В 1945 году, когда союзники освободили Париж, Николь снова открыла двери «Дома Редон». Кристиан Диор изобрел Новый Взгляд, Ив-Сен Лоран, совсем молодой человек, ворвался в мир моды в 1960 году с серией прекрасных моделей. Все они были мужчинами, и очень одаренными. Но существовала Николь, королева французской моды, женщина, работающая для женщин.

Она умерла во сне, весной 1976 года, так никогда и не выйдя замуж. Мир знал ее как Николь. И он знал, кем она была.

В ее жизни были мужчины: великий князь Кирилл, продавший брошь, чтобы Николь могла открыть свой первый магазин; Бой Меллани, обращавшийся с ней как с равной, когда ее еще ни во что не ставили; Майкл Эссаян, одобривший ее интернациональное мышление и помогший распространить ее славу за пределами Франции.
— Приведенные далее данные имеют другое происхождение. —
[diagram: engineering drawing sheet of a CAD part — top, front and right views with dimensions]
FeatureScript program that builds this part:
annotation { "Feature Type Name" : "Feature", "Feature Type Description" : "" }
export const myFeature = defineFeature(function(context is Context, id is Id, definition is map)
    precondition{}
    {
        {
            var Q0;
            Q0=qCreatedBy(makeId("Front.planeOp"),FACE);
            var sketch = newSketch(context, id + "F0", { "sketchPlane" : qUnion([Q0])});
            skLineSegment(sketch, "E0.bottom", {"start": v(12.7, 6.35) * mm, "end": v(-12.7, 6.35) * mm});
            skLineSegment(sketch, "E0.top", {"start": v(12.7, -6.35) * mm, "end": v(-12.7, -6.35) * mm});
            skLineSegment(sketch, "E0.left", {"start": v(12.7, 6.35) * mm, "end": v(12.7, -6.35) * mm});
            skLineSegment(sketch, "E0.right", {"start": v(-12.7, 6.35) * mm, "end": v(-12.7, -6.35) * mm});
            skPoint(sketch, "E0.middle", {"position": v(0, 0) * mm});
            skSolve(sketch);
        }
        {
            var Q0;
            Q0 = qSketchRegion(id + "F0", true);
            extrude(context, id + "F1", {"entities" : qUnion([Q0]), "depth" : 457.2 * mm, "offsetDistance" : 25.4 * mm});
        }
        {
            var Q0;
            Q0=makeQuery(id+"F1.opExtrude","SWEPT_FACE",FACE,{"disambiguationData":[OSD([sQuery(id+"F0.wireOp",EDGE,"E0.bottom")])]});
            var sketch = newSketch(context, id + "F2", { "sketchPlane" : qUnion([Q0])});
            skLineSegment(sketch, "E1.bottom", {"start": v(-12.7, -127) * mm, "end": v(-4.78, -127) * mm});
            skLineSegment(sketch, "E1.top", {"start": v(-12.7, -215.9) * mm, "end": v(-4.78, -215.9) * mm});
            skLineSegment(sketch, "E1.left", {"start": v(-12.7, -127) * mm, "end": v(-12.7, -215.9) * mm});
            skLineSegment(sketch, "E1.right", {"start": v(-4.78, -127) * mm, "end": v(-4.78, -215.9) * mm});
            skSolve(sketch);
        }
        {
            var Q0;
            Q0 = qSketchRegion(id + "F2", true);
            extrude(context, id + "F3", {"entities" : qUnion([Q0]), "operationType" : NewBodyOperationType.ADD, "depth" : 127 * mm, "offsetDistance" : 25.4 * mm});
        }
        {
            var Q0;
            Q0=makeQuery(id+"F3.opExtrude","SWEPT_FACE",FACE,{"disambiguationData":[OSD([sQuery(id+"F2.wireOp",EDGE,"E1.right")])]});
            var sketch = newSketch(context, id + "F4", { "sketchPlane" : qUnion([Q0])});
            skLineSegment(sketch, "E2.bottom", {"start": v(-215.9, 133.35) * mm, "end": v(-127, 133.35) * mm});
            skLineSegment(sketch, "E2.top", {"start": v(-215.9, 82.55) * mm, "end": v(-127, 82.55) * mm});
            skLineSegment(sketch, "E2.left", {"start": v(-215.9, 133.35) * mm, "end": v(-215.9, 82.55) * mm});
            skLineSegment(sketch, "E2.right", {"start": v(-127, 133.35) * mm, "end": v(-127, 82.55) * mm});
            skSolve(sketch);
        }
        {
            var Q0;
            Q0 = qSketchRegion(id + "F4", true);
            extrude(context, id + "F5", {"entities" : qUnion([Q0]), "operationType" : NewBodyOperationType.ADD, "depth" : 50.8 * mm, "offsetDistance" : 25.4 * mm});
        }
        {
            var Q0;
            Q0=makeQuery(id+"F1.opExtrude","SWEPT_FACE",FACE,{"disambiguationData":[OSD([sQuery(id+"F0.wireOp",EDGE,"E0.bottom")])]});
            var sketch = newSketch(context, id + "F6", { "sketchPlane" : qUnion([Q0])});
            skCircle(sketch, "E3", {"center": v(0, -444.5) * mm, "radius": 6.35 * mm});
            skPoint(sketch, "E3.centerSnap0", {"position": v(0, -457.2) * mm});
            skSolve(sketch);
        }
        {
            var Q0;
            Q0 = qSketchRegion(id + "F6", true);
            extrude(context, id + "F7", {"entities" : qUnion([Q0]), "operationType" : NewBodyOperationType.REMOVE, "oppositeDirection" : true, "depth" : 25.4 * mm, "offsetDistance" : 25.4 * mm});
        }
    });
Но был Ким Хендрикс, который освободил Николь от призраков, мучивших ее душу; был Ким, который, веря в свои мечты, дал ей смелость поверить в свои. Только он видел мир таким же, как она. Ким писал книги о своих героях, а Николь создавала для своих героинь костюмы. Но их встреча значила гораздо больше, чем слова и платья. Они были первыми – Ким Хендрикс первым мужчиной двадцатого века, а Николь – первой женщиной. Они были последними романтиками и первыми современниками. Ким был тем человеком, на кого хотели походить мужчины, а Николь – той, на которую хотели походить женщины. Вместе они изменили всеобщее мнение мужчин и женщин друг о друге.

Николь привыкла к дисциплине и поэтому редко позволяла себе задумываться, что могло бы быть, если бы Ким остался жив. Единственным внешним знаком, который она разрешала в память о нем, был букет красных роз и белых гвоздик, обвязанный голубой лентой. Николь каждый год одиннадцатого ноября клала его на могилу Кима. На карточке было написано: «Я люблю тебя».

Маленький букет, только теперь – без карточки, появился на могиле Кима, как обычно, 11 ноября 1976 года. И в 1977 году тоже. И так было всегда согласно последней воле Николь Редон.